[sci.misc] Of Joseph Newman, playwright Mamet, the NBS, and the Tesla Society

jaw@ames.UUCP (02/26/87)

# "The mind of man is less perturbed by a mystery he cannot explain
#  than by an explanation he cannot understand." -- Lenox Lohr,
#  general manager, Century of Progress Exhibition, Chicago, 1933

     David Mamet's play, "The Water Engine" (Grove Press, 1978),
is about such a character as inventor Joseph Newman.   Produced memorably
as a National Public Radio Earplay, Mamet's tale of paranoia and sharks
in the patent business predates the Newman brouhaha by some years.

     So it is with a sense of deja vu that we have read the coverage of
Newman's machine in Science and New Scientist over the past year.  But the
controversy rolls on after the National Bureau of Standards tests, with
revelations reported in Electronic Design (Jan. 22, 1987 -- p. 16) about
oversights borne out in the December trial.

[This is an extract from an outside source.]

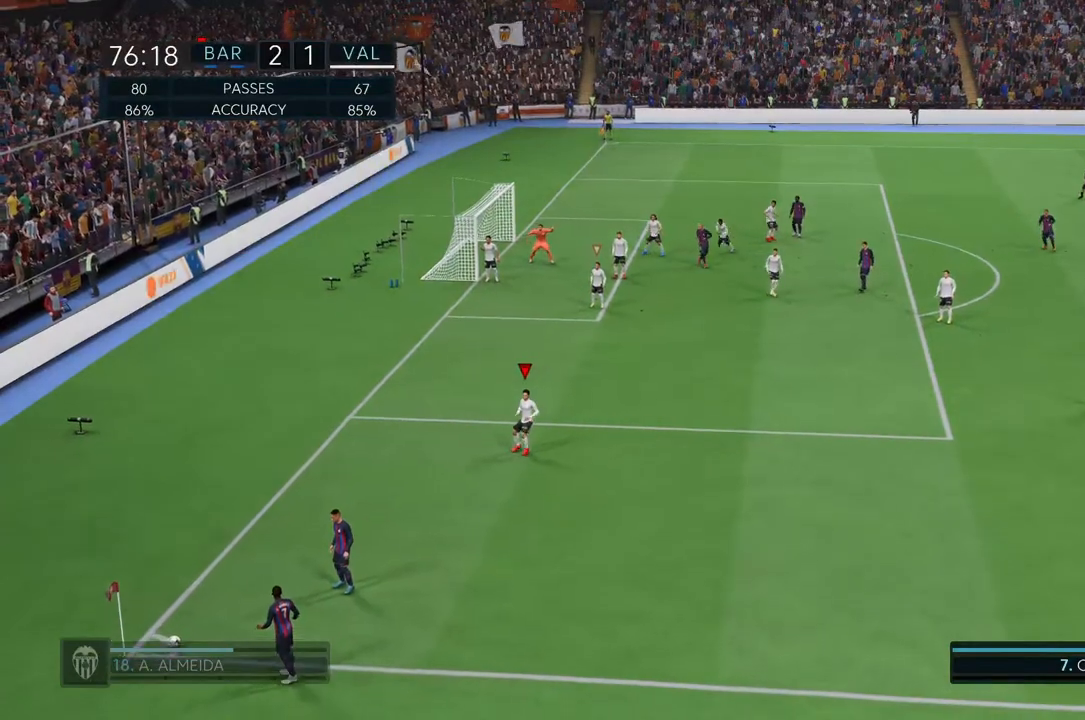
{"buttons": [], "left_stick": "left", "right_stick": "center", "events": []}
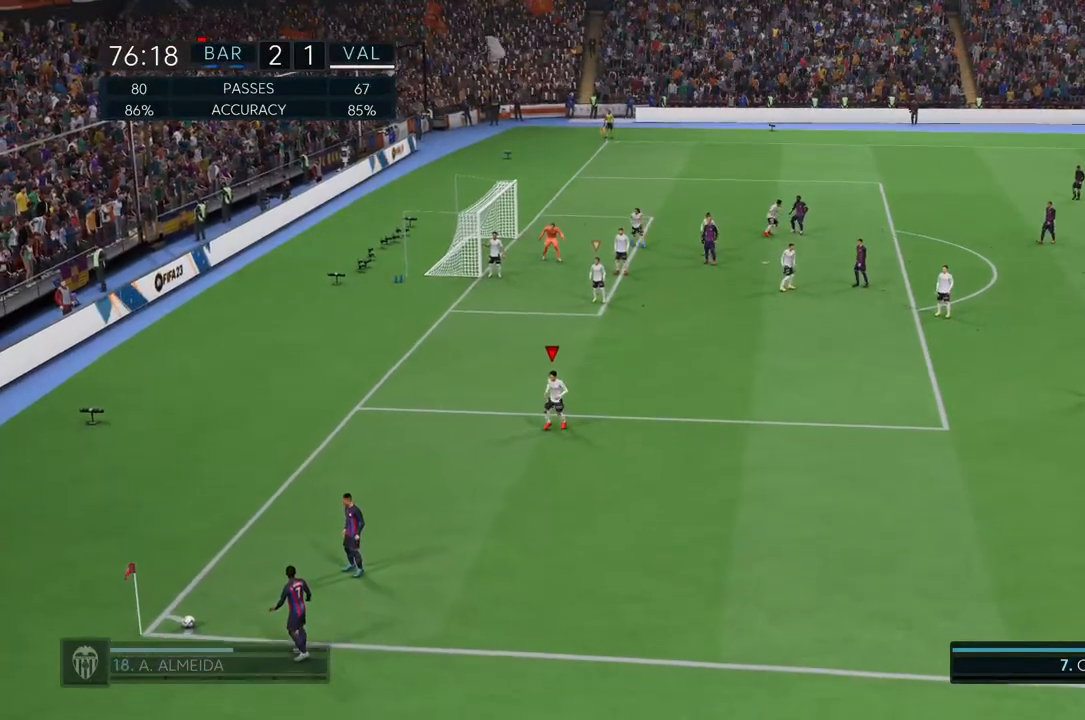
{"buttons": [], "left_stick": "left", "right_stick": "center", "events": []}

     Herein editorial writer Carole Patton speaks of Unisys (nee Sperry)
chief physicist Roger Hastings' continued defense, consisting of a speech
he presented in August to the IEEE Tesla Society, where he delivered the
first scientific paper explaining Newman's unorthodox electromagnetic theory
(purportedly with some mathematical proof).  With quips such as "Hastings
may become Joe Newman's Maxwell", the editorial presents new information about
a Hastings motor redesign, and whets appetite for more, hinting at a trial
transcript which would surely inspire a Hollywood screenwriter.

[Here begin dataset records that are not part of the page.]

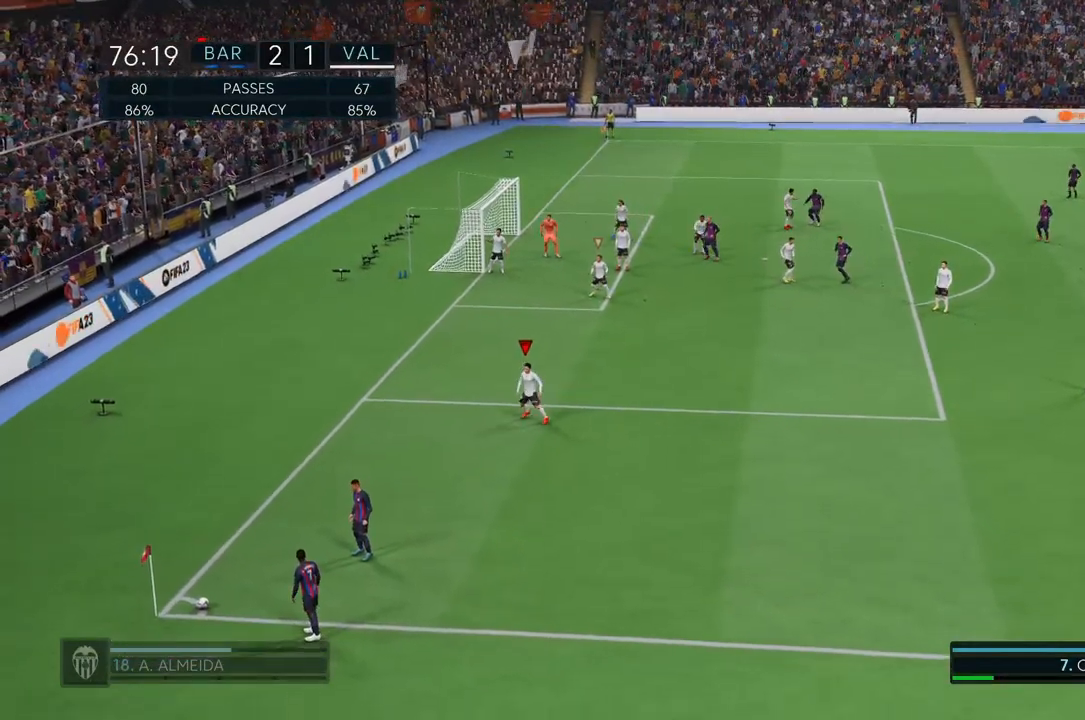
{"buttons": [], "left_stick": "left", "right_stick": "center", "events": []}
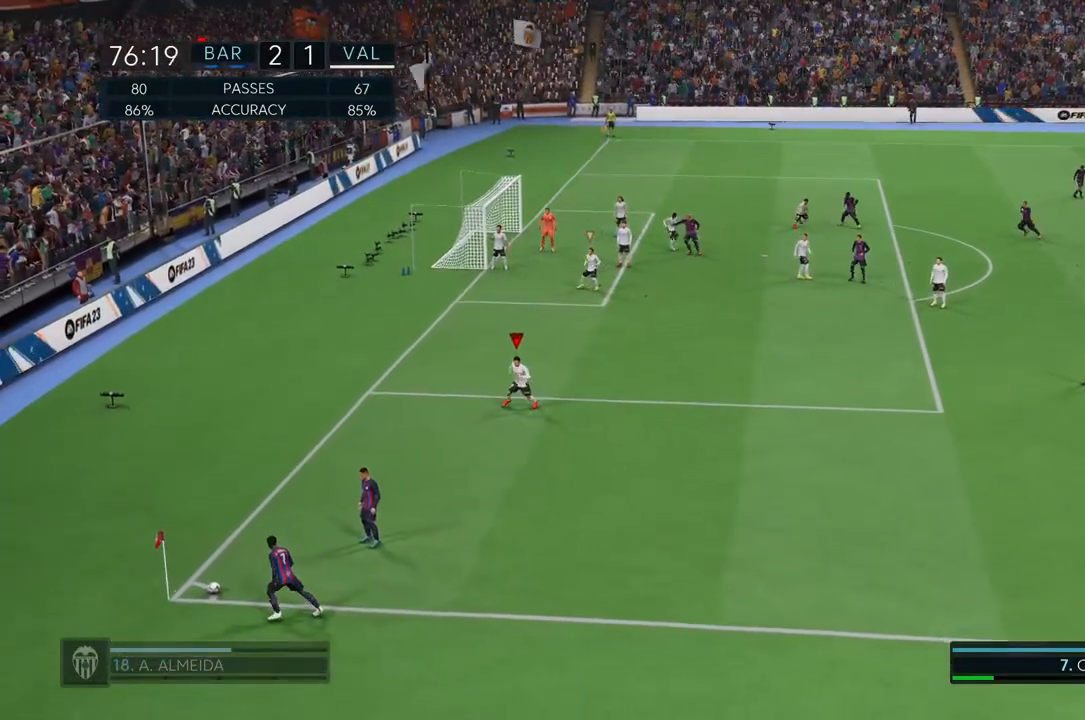
{"buttons": [], "left_stick": "left", "right_stick": "center", "events": []}
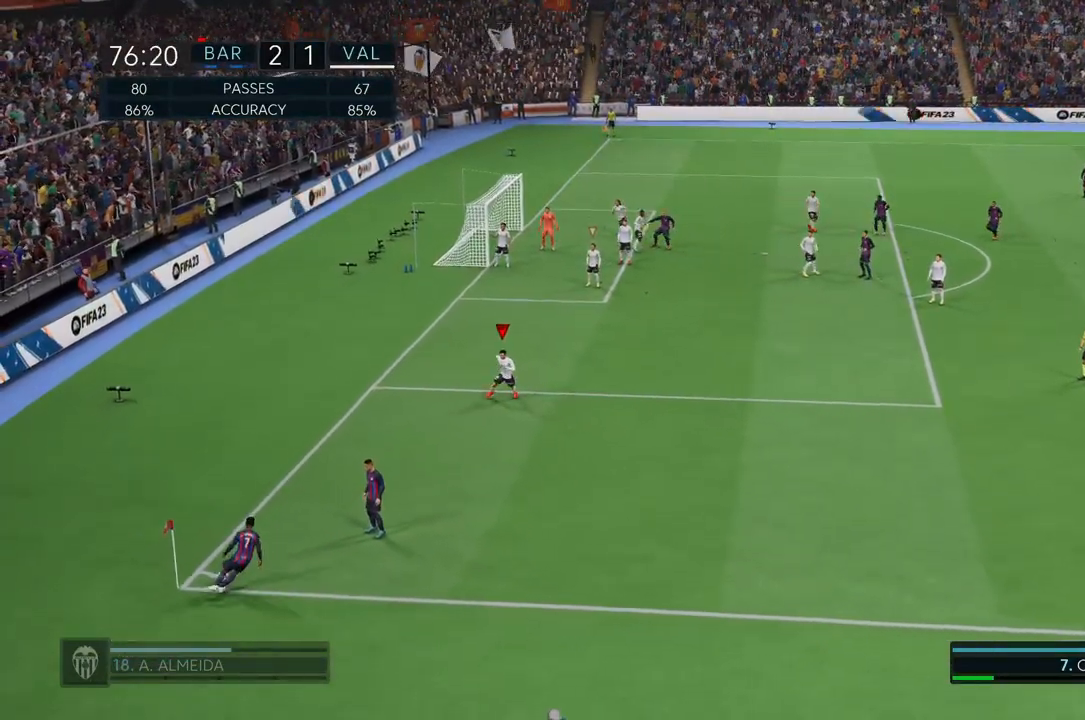
{"buttons": [], "left_stick": "down-left", "right_stick": "center", "events": [[283, "left_stick", "down-left"]]}
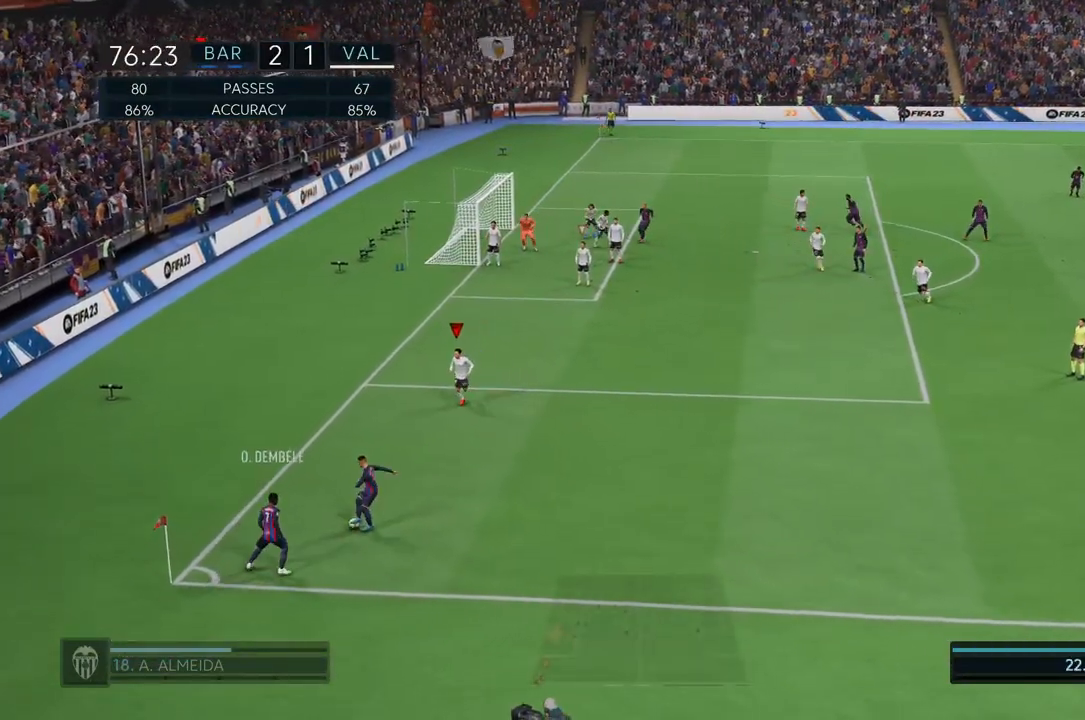
{"buttons": [], "left_stick": "down", "right_stick": "center", "events": [[83, "left_stick", "down"]]}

     Now many of us know that Sperry was called Sperry Gyroscope during
WW2, so Hastings' interest in the "gyroscopic particle" theory is believable.
And Sperry has been involved with respectable research since (e.g. Unix buffs
should realize that the Welch in Lempel/Ziv/Welch was able to popularize
the LZ algorithm embodied in 'compress' only after a Sperry research center
was disbanded -- a neat way to bring heretofore proprietary work into the
public domain).

     But there are so many loose ends.  For example, what should be
made of the (unintentional?) NBS grounding and low-pass filtering of the 8
and 10 kHz power components in the Newman motor output?  Or the Patent Office
admissions about some mysterious "extended battery life" tests?  What do
other engineer/physicists think of Hastings' ideas?  Why do reports
understandably dismiss notions of perpetual motion, but not that of simple
energy/matter conversion?  (Remember the Migma man of fusion, redeemed from
the nether world of science crackpots at last report, or the nutty coverage
of anti-relativist Stefan Marinov in Nature and New Scientist?)

     More to come, to be sure.  But if you were there at the Tesla society
meeting, or have a copy of the Hastings paper, please post in this space
the stuff of a new episode in the perpetuum mobile saga.